Era uma vez uma pequena alvéola chamada Aurora, que vivia com a sua família num beiral de um telhado de uma casa antiga em Lisboa. A pequena Aurora era filha única e vivia com o seu pai, Augusto, e a sua mãe, Alice.

Tal como todas as pequenas aves, ia todos os dias para a escola mais perto de sua casa. Era num parque urbano amplo e calmo, onde a professora Arménia ensinava a arte de ser uma alvéola-branca. Aprendiam a procurar comida, a afastar-se dos perigos, a esconder-se dos humanos e, sobretudo, a dançar.

Sim, um dos principais ensinamentos era a Dança das Alvéolas, onde aprendiam a abanar a cauda. Escusado será dizer que esta era a disciplina preferida da maioria dos alunos. Bem, quase todos, porque a Aurora não conseguia abanar a cauda.

Certo dia, a professora Arménia avisou que os pais poderiam, se quisessem, assistir à próxima aula de dança. Todos ficaram muito felizes, inclusive a Aurora. Contudo, após contar aos pais e notar o imenso entusiasmo deles em assistir, Aurora ficou ansiosa e nervosa.

— Aposto que és a melhor a dançar, como a tua mãe — dizia Augusto. — Claro que sim, ela tem ginga! — reiterava a mãe.

O dia aproximava-se e, na noite anterior, Aurora mal conseguia adormecer. Tinha medo do que os seus pais pudessem pensar. Todas as alvéolas sabiam dançar e abanar a cauda, mas ela, por mais que tentasse, não conseguia.

Contudo, o cansaço apoderou-se dela e acabou por adormecer.

No dia seguinte, a caminho da escola, encontrou uma menina humana pequenina. Ela estava a fazer algo estranho: baixava as pernas e tentava saltar para cima de um muro, mas não conseguia. Tentou vezes sem conta. A sua mãe dizia:

— Vá, não custa nada!

Aurora ficou tão intrigada que resolveu parar junto dela.

Ficaram as duas a olhar uma para a outra.

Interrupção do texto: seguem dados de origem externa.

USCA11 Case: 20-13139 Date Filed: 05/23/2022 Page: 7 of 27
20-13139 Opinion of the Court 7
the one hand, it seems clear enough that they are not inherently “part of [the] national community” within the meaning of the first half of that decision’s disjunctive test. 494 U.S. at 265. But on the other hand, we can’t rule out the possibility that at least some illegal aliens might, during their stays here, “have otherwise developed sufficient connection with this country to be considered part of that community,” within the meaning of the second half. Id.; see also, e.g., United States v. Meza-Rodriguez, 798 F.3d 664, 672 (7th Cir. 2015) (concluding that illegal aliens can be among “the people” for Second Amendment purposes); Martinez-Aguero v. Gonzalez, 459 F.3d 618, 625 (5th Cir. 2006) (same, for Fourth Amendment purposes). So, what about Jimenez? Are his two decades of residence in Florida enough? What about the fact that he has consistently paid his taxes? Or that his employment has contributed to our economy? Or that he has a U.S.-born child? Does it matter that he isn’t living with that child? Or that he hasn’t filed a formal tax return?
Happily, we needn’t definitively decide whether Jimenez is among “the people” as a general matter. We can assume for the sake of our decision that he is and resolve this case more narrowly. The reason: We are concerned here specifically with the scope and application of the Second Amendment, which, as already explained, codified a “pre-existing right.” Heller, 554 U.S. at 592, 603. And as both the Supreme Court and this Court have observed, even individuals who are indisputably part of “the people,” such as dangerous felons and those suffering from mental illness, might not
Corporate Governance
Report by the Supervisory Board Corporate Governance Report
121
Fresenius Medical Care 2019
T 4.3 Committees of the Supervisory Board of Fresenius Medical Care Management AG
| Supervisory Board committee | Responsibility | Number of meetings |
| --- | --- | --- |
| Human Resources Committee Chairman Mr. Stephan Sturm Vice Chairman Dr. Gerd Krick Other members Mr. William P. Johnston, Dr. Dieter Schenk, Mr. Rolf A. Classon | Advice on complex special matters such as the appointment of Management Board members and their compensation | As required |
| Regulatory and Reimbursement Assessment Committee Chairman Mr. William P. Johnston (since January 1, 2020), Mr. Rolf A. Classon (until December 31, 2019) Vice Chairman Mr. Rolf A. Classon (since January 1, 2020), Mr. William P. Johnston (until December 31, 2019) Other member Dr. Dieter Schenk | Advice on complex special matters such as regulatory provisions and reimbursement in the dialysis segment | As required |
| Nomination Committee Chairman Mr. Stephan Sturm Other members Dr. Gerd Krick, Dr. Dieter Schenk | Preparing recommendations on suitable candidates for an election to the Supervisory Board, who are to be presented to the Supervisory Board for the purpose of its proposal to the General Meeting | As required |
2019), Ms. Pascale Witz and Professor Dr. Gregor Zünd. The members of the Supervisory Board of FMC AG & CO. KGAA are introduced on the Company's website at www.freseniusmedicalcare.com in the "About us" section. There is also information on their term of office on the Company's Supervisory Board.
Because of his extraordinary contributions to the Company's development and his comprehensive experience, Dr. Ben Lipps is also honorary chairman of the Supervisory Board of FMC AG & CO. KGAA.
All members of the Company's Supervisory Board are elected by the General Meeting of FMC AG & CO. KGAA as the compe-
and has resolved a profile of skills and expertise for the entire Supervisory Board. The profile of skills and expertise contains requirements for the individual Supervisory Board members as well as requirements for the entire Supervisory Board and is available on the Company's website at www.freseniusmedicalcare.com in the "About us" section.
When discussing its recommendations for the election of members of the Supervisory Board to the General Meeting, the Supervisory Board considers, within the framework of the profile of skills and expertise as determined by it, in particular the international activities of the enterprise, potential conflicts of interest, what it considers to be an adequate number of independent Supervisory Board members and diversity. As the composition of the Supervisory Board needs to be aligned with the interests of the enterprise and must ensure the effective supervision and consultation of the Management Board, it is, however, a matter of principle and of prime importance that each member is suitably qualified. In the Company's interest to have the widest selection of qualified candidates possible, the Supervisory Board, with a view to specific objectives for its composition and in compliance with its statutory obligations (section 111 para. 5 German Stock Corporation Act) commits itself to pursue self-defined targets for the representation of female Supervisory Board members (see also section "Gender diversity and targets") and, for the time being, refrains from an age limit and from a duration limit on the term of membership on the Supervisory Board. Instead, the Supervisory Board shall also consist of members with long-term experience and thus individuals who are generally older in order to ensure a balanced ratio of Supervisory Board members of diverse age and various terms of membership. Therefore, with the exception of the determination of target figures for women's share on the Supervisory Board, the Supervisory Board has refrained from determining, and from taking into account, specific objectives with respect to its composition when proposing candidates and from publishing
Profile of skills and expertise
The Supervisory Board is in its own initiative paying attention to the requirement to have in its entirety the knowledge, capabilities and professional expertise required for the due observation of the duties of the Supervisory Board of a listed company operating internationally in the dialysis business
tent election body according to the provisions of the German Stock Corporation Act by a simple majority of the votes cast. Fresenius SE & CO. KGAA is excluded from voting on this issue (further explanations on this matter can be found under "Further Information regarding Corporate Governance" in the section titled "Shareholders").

A pequena criança falou na sua língua, mas a alvéola não percebia nada. Contrariamente a tudo o que lhe ensinaram sobre como agir perante os humanos, resolveu ficar a observar.

Algo no olhar da criança transmitia-lhe tranquilidade e cumplicidade.

— Não desistas — repetia a mãe da menina, antes de pegar num objeto estranho e começar a falar para ele.

A menina respirou de alívio, baixou as pernas e saltou com toda a sua força e… não é que conseguiu?

Ninguém estava a olhar, apenas aquela pequena ave.

A menina deu pulos de alegria. Parecia radiante.

Aurora reparou que a menina apenas conseguiu quando ninguém olhava e resolveu tentar dançar também.

Assim, concentrou-se na sua cauda e, com toda a sua força, tentou abaná-la. E não é que conseguiu?

Ninguém estava a olhar, apenas aquela pequena menina.

A alvéola deu pulos de alegria. Já poderia ir à aula de dança.

A ave e a criança olharam-se uma última vez e Aurora partiu.

A aula de dança da escola das alvéolas foi um sucesso e a pequena Aurora divertiu-se imenso.

À noite, antes de dormir, a ave e a criança estavam felizes, e a última imagem que viram nas suas mentes antes de adormecer foi o olhar que partilharam uma com a outra naquela manhã no parque.